Thursday, December 3, 2009

Troubleshooting OpenSolaris USB Boot

My BIOS will hang if a bootable OS USB drive is present during POST - before mem test if present at boot, or at whatever moment it is inserted.

GParted output for unknown OS config:

/dev/sda
unallocated 2MB
/dev/sda1 992MB unknownFS BOOT
diskLabelType: msdos
Heads: 255
Sectors/Track: 63
Cylinders: 126

fdisk output for same:
Disk ID: 0x000000000
/dev/sda1 BOOT Id=bf System=Solaris
Partition 1 has different physical/logical beginnings (non-Linux?):
phys=(1023, 254, 63) logical=(0, 65, 2)
Partition 1 has different physical/logical endings:
phys=(1023, 254, 63) logical=(126, 182, 56)

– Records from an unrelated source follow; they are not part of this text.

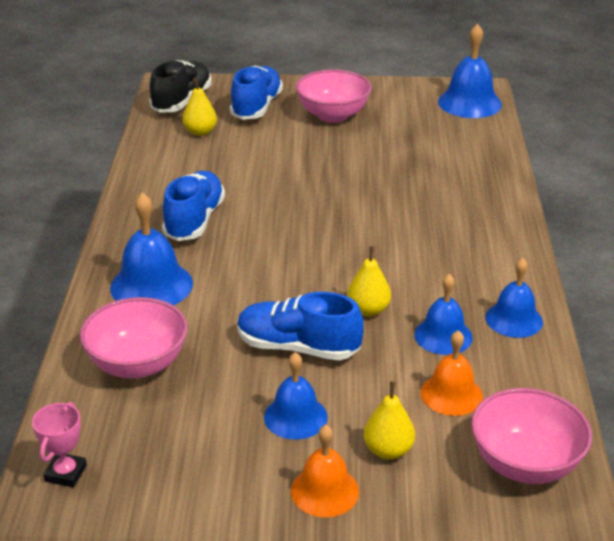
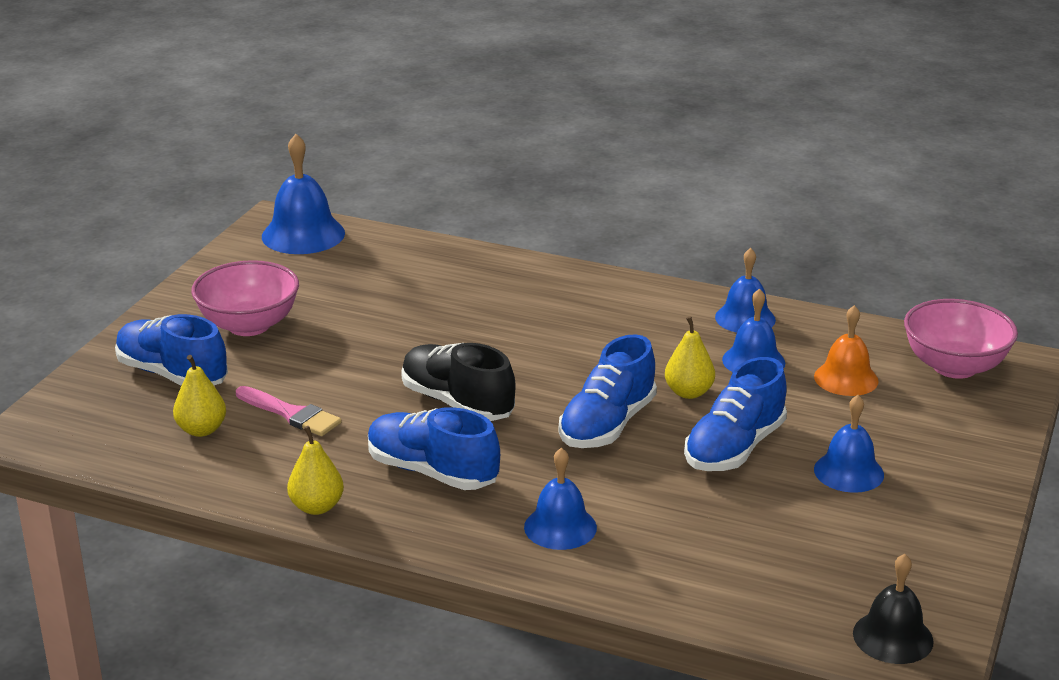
camera: 70 degrees left, 5 degrees down
pink trophy [32,402,87,487] -> black bell [853,554,934,664]
pink bowl [80,297,188,378] -> none
blue bell [110,193,193,305] -> blue bell [524,448,597,550], size x0.66
black shoe [150,60,211,113] -> black shoe moved to [401,343,516,421]
orange bell [291,425,359,518] -> none
yellow pear [363,381,415,460] -> yellow pear moved to [287,426,344,515]
none -> pink brush [236,386,342,436]
none -> blue shoe [559,334,657,448]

Now write USB key with FreeNAS Embedded using m0n0wall procedure (as root):

gunzip -c /home/geoff/Desktop/FreeNAS-amd64-embedded-0.7.4919.img| dd of=/dev/sda bs=16k


boot from the USB key to verify that it was correct: YES, FreeBSD starts to load


GParted output:

/dev/sda
unallocated 988MB
diskLabelType: unrecognized
Heads: 255
Sectors/Track: 63
Cylinders: 126


fdisk output:

This disk has both DOS and BSD magic
Give the 'b' command to go to BSD mode.

disk id: 0x90909090
/dev/sda4 BOOT id=a5 System=FreeBSD
Partition 4 has different physical/logical endings:
phys=(1023, 254, 63) logical=(3, 28, 41)

[give 'b' command]

Partition /dev/sda4 has invalid starting sector 0.